Page text:

====

Transparency remains critical, however, because misleading customers about whether they are interacting with AI can quickly erode trust.
“Customers don’t mind dealing with AI, but they will not tolerate being misled,” he said.
Rapid adoption of AI has raised concerns about explainability, especially when automated decisions affect financial or professional outcomes.
Kurt Muehmel, Head of AI Strategy at Dataiku, said AI systems are already embedded deeply in enterprise operations across the UAE.
“Our research shows that 65% of UAE CIOs say AI agents are already embedded in business-critical workflows,” Muehmel said.
The challenge emerges when organisations cannot clearly explain how those systems arrive at decisions.
“The risk is straightforward. You get a ‘no’ and nobody can tell you exactly why,” he said.
That lack of clarity could become problematic in areas such as lending, insurance or hiring, where decisions carry legal and financial consequences.
Data governance also plays a critical role in maintaining trust.
Muehmel warned that the largest risks often come from how data is used rather than the algorithms themselves.
“The biggest risk to someone getting a loan decision or an insurance claim is not that the AI got the math wrong. It is that the AI was trained on data it should not have used,” he said.
Companies deploying AI are increasingly building safeguards to ensure automated decisions remain accountable and challengeable.
Levent Ergin, Chief Strategist for Agentic AI, Regulatory Compliance & Sustainability at Informatica from Salesforce, said responsible deployment requires a structure similar to that of other high-risk professions.
“A pilot isn’t handed the controls without simulation training, supervision and clear emergency protocols. The same logic should apply to AI,” Ergin said.
Many organisations already rely on human-in-the-loop oversight models, in which employees review AI outputs before final decisions are made.
Monitoring systems also track inputs and outcomes to ensure organisations can audit decisions and intervene if systems behave unexpectedly.
Continuous supervision remains essential because AI systems evolve as they process new data.

====

Task brief: In the passage on AI accountability, what percentage of UAE CIOs say AI agents are already embedded in business-critical workflows? Answer from the passage on AI accountability alone, not from the data.

Available data:

====

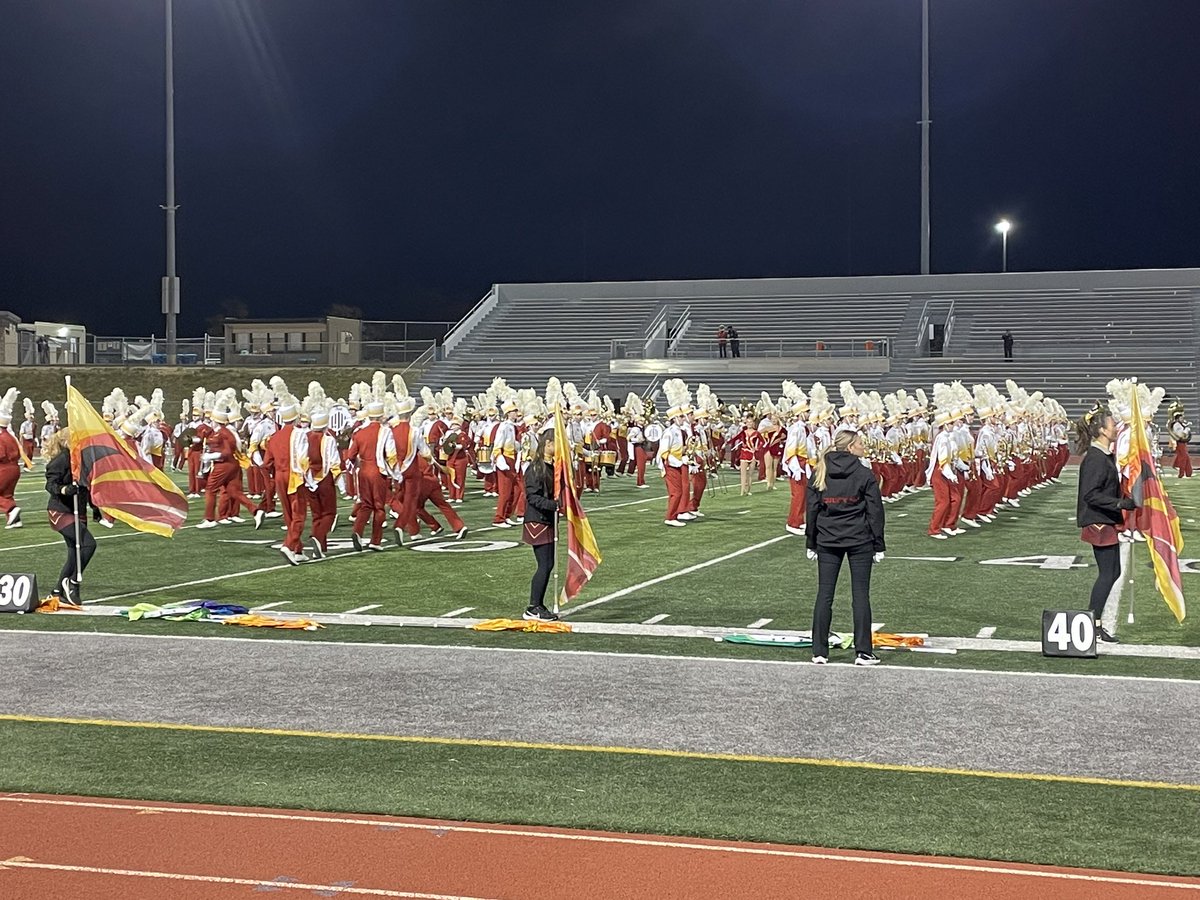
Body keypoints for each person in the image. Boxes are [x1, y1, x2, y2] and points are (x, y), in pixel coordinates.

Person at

====

Reply to the exercise: 65%